Away from the ice, Short pretty much lives the college campus life as the Ice Gators have taken up residence at University of Louisiana-Lafayette.

“We’re done practice at 11 a.m. and we’ve got the rest of the day to do what we want,” said Short, who has been to a few tailgate parties for college football games.

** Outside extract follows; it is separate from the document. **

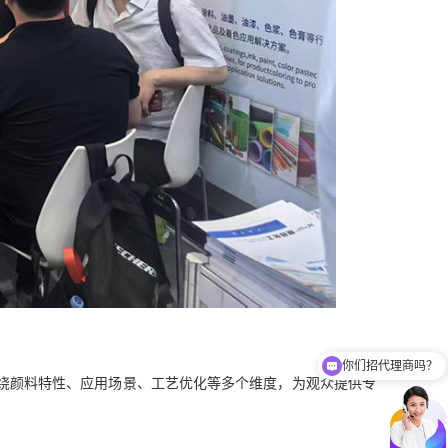
你们招代理商吗？
你们有免费样品提供吗？
绕颜料特性、应用场景、工艺优化等多个维度，为观众提供专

“I get to travel around and see different places and just keep playing. Obviously I’d like to move up, but it’s the experience that I’m after.”

He added Louisiana’s college gridiron teams – LSU Tigers and Louisiana-Lafayette Ragin’ Cajuns – aren’t helping hockey’s exposure in the south. Louisiana-Lafayette recently rallied to upend San Diego State 32-30 in the New Orleans Bowl, and LSU is preparing to battle Alabama in the BCS National Championship Game, Jan. 9 at the Superdome.

“People are pretty crazy about football right now and not really thinking about hockey,” said Short. “It’s hit and miss with the football season. Obviously, this year is worse because you’ve got LSU playing in the BCS championship game in New Orleans.

“But it’s not too bad here. They had the East Coast team here for a lot of years and they did real well. They were packing their rink, which was about 12,000 (fans).”

Short came to Lafayette in February last season after he was dealt from the SPHL Pensacola Ice Flyers. He started that year in the CHL’s Texas Brahmas.

“Moving from Vernon to Dallas is quite the culture shock. Coming down south, it’s such a different world down here. To see the history and culture down here is a lot of fun.”

Since then, he has settled in and has even tried some of the local delicacies – gumbo, crawfish and even alligator.

“The gator is really good. It tastes just like chicken,” laughed Short. “They cook it any way they can. They cook anything any way they can down here. Mostly barbecued or roasted though.”